■ Exercise description ■
Exact reproduction of the data is required, with images excluded.
# # # # # # #
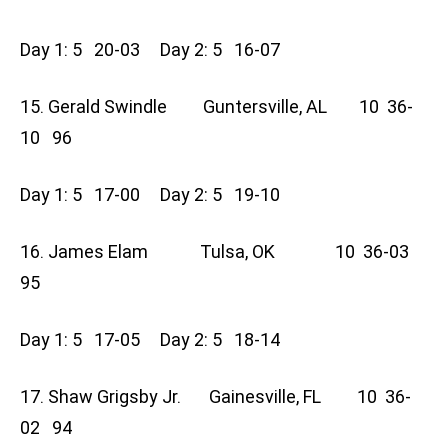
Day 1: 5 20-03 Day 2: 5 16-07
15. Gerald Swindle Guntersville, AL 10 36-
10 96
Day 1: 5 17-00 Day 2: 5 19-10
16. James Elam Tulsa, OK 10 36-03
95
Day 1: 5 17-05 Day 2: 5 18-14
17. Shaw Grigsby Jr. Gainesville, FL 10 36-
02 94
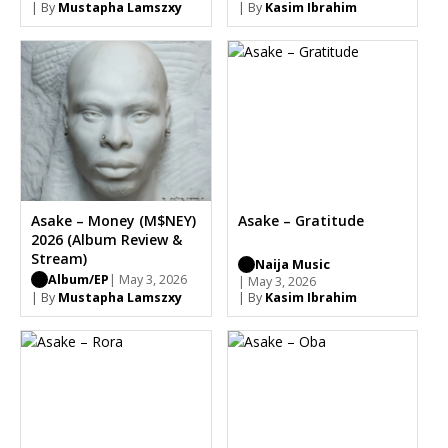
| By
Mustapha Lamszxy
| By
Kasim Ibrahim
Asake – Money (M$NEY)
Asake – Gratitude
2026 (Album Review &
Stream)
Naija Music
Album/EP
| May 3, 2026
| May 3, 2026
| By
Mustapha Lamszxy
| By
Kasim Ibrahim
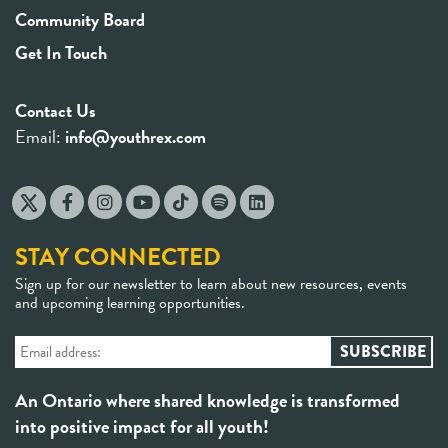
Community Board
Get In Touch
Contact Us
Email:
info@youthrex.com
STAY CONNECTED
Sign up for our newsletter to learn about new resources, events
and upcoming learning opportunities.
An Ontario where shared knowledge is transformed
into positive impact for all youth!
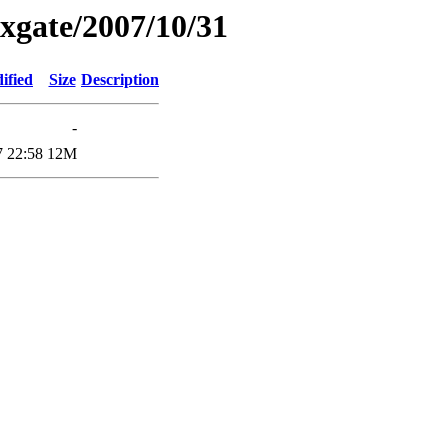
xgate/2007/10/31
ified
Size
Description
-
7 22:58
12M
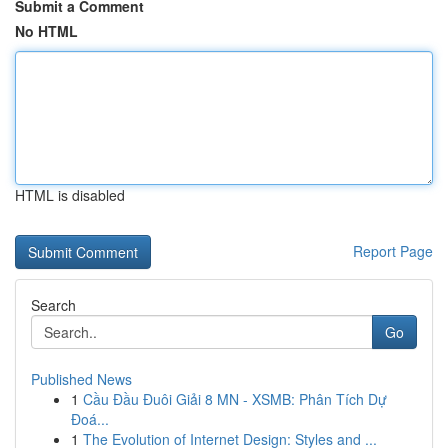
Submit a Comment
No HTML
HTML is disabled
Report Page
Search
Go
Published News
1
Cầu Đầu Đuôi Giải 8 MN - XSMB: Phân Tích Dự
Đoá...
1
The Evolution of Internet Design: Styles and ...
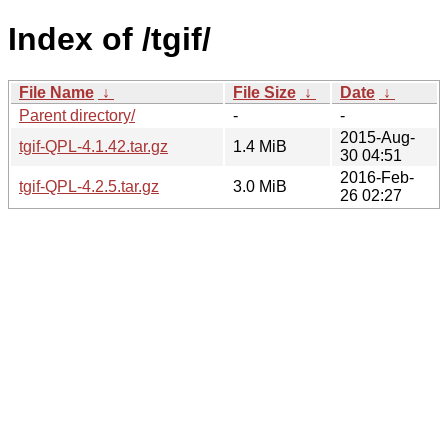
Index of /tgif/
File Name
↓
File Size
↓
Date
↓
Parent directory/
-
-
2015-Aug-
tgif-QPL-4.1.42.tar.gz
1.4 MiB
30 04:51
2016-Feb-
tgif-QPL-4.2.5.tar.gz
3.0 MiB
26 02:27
# # # # # # #
■ Worked solution ■
Day 1: 5 20-03 Day 2: 5 16-07
15. Gerald Swindle Guntersville, AL 10 36-
10 96
Day 1: 5 17-00 Day 2: 5 19-10
16. James Elam Tulsa, OK 10 36-03
95
Day 1: 5 17-05 Day 2: 5 18-14
17. Shaw Grigsby Jr. Gainesville, FL 10 36-
02 94
| By
Mustapha Lamszxy
| By
Kasim Ibrahim
Asake – Money (M$NEY)
Asake – Gratitude
2026 (Album Review &
Stream)
Naija Music
Album/EP
| May 3, 2026
| May 3, 2026
| By
Mustapha Lamszxy
| By
Kasim Ibrahim
Community Board
Get In Touch
Contact Us
Email:
info@youthrex.com
STAY CONNECTED
Sign up for our newsletter to learn about new resources, events
and upcoming learning opportunities.
An Ontario where shared knowledge is transformed
into positive impact for all youth!
xgate/2007/10/31
ified
Size
Description
-
7 22:58
12M
Submit a Comment
No HTML
HTML is disabled
Report Page
Search
Go
Published News
1
Cầu Đầu Đuôi Giải 8 MN - XSMB: Phân Tích Dự
Đoá...
1
The Evolution of Internet Design: Styles and ...
Index of /tgif/
File Name
↓
File Size
↓
Date
↓
Parent directory/
-
-
2015-Aug-
tgif-QPL-4.1.42.tar.gz
1.4 MiB
30 04:51
2016-Feb-
tgif-QPL-4.2.5.tar.gz
3.0 MiB
26 02:27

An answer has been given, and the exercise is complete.